» **QUOTED TEXT**
-- start --
And about the share of voice and CPMs. I think that for a very small site, it can be a really good idea to have the share of voice because then you can get better paid from the advertiser. But when you are growing the traffic and advertisers will get a lot more impressions for the same price that they had when you had low traffic, that's not a good business. And when you have quite a lot of traffic and you need to optimize between the programmatic and the local advertising, you want to work with the CPM because the CPM level will be what you compare between those different businesses. And to optimize the revenue, you always want to pick the ad that has the highest CPM. I think that's quite an important thing to do to raise the programmatic revenue as well."

​

You mentioned the CPM 35 kr (€3). How does that compare
to locally sold ads?

​

"I would say that the average CPM is lower than the local. Yeah, definitely. When you can sell it direct or locally, you can get higher CPMs, but most of the publishers will have a problem with the fill rate. You can't have, you know, the fill rate and the share of the ad impressions that you actually sell. A lot of publishers have problems filling 100% and if you fill it 100% only from local advertisers, then most probably you won't have very good CPM levels.
You need a lot of demand to have a high fill rate combined with high CPMs as well. One more thing, I mean, the CPM 35 (€3), it's not that high CPM, but there's a lot of ad impressions as well and you have a lot of impressions that has like 60 (€6) or 70 (€7) CPM, but you know, you have a lot of the bottom as well, which doesn't have that high CPMs. You might have it on 10 (€1) or 15 (€1,5).
So the average will be in the middle somewhere. ”

​

When I looked at this, maybe 18 months ago, there were other solutions used in continental Europe, where publishers had deals with an advertising supplier that payed a fixed amount for each full web page on which this supplier put in ads and let the publisher cover the costs, so to say. So maybe your solution where you optimize the revenue is more intelligent. And if yes can the publisher earn more money on fewer ads?

 

"I can understand working with one supplier, because then you'll normally get a high fill rate. But I am very sure that if you're working with several suppliers, instead of just one bidder, you will get higher CPMs. You will get a better result instead. 

It is another discussion, but yeah, it might be that if you get a good CPM level on the placements, you can actually lower the number of ad placements you have.”

​

Have you explored programmatic in direct sales? How does that stack up in CPMs?
-- end --
» **TASK 1**
According to the interview on advertising CPMs, why does share of voice stop being a good arrangement once a site's traffic grows? Answer in one to three sentences.
The entries have no connection to the interview on advertising CPMs.

» **TASK INPUT**
-- start --
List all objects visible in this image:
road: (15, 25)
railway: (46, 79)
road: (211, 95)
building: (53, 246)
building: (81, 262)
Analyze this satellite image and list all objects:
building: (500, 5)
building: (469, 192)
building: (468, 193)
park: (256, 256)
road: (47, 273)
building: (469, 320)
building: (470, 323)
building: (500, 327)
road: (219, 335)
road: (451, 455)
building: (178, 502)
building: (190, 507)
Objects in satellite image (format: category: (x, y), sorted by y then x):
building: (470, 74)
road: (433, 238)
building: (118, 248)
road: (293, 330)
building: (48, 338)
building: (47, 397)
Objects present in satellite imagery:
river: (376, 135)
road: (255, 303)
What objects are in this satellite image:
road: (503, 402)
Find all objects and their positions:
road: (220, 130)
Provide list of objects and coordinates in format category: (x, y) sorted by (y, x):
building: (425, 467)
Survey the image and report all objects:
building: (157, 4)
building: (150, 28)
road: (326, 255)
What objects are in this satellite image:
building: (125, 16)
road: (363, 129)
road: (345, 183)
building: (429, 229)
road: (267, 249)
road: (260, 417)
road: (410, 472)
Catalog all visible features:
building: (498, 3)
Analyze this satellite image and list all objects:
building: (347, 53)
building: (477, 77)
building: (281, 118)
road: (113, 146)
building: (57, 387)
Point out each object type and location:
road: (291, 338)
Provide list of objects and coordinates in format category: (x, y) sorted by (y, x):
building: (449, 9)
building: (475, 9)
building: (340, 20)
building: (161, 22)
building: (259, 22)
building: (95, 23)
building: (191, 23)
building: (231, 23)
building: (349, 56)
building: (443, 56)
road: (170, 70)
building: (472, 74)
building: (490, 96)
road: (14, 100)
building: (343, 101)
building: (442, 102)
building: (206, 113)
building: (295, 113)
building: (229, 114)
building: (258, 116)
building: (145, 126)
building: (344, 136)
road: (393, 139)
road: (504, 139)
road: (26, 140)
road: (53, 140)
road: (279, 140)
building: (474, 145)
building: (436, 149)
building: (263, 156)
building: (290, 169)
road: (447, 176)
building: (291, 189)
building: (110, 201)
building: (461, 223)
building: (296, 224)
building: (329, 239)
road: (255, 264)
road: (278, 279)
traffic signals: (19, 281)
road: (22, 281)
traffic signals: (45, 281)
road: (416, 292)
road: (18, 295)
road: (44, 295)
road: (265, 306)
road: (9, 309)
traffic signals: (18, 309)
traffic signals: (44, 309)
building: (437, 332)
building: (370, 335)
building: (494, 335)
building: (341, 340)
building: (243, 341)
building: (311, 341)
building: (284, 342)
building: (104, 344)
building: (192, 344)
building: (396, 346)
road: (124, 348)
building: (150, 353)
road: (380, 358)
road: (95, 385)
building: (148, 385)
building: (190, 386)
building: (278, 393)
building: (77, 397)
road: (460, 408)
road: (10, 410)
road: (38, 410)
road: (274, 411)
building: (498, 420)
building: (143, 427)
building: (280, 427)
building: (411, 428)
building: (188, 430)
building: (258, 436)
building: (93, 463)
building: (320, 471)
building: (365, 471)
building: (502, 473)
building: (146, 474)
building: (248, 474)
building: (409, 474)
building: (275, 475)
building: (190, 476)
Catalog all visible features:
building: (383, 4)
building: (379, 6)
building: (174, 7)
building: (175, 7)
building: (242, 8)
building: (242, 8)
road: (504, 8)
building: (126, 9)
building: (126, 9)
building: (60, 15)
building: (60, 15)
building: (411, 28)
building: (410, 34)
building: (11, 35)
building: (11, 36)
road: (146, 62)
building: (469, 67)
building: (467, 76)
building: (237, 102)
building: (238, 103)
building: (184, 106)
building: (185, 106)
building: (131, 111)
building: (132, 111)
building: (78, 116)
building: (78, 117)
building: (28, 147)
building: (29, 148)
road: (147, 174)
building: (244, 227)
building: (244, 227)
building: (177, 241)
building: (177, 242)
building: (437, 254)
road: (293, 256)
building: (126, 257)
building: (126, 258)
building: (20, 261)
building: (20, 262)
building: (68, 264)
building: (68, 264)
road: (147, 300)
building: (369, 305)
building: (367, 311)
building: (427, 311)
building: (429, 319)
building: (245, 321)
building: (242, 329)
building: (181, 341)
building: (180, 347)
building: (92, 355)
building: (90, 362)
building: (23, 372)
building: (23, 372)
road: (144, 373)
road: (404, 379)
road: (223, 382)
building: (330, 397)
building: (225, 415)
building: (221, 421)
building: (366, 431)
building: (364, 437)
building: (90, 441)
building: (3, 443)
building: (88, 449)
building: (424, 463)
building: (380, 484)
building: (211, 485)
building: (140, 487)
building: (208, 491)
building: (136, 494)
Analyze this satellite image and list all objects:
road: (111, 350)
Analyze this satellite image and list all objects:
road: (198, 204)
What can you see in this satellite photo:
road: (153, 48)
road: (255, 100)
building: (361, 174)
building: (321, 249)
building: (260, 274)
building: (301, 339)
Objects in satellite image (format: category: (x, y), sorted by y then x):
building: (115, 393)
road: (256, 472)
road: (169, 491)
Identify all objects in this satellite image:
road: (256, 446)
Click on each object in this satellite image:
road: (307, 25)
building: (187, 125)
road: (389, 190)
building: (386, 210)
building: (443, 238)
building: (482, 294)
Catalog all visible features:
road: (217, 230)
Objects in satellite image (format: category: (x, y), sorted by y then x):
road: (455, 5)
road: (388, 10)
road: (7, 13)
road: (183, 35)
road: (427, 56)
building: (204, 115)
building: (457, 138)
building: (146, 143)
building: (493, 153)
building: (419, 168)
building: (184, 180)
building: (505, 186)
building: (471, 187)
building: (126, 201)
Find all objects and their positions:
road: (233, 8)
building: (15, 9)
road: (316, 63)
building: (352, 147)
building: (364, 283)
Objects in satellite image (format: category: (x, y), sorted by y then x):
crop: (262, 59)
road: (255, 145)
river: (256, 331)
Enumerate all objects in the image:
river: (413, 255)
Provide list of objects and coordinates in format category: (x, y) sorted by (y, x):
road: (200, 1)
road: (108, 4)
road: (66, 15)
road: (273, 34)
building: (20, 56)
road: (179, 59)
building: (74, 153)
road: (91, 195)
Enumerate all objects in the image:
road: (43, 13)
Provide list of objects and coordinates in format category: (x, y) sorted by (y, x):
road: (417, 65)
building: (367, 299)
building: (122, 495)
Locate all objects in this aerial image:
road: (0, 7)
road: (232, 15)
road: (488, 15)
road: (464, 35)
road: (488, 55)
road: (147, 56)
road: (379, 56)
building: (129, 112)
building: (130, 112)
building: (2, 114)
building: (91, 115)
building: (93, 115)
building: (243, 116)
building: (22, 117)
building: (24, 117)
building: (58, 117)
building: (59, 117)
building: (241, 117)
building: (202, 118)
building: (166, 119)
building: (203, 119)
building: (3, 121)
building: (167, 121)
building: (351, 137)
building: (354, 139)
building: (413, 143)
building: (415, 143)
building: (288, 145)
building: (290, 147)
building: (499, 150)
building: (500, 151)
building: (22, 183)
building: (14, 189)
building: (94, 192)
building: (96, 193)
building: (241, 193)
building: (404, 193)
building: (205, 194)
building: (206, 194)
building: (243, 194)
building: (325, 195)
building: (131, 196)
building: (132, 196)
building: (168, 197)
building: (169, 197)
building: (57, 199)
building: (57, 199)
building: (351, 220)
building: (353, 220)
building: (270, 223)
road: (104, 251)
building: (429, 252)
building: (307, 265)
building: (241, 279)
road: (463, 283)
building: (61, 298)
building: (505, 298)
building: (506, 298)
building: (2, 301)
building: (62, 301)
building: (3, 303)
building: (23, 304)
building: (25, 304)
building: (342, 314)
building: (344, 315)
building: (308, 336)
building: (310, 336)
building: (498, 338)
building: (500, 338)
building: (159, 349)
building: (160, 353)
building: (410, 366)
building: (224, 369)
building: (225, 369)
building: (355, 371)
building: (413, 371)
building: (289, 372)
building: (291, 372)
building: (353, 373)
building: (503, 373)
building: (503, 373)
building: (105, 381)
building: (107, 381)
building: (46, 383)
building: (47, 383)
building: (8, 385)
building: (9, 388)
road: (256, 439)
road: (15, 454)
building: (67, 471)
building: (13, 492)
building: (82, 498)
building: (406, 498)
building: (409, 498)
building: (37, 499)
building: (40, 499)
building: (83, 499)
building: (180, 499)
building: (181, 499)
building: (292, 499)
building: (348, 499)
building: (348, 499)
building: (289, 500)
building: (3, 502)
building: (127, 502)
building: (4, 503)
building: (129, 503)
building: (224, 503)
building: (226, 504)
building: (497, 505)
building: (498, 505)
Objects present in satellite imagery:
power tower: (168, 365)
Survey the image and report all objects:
-- end --
» **TASK 2**
Scale the stretch of entries from the first line through the line containing "road: (220, 130)", with both ends included. Repeat every line, including the requests. Multiply each coordinate in the answers by 0.4 and round to whole numbers, with halves rounding up. Return only those lines.

» **EXERCISE OUTPUT 1**
As traffic grows, advertisers get many more impressions for the same price they paid when traffic was low. The speaker says this is not a good business.

» **EXERCISE OUTPUT 2**
List all objects visible in this image:
road: (6, 10)
railway: (18, 32)
road: (84, 38)
building: (21, 98)
building: (32, 105)
Analyze this satellite image and list all objects:
building: (200, 2)
building: (188, 77)
building: (187, 77)
park: (102, 102)
road: (19, 109)
building: (188, 128)
building: (188, 129)
building: (200, 131)
road: (88, 134)
road: (180, 182)
building: (71, 201)
building: (76, 203)
Objects in satellite image (format: category: (x, y), sorted by y then x):
building: (188, 30)
road: (173, 95)
building: (47, 99)
road: (117, 132)
building: (19, 135)
building: (19, 159)
Objects present in satellite imagery:
river: (150, 54)
road: (102, 121)
What objects are in this satellite image:
road: (201, 161)
Find all objects and their positions:
road: (88, 52)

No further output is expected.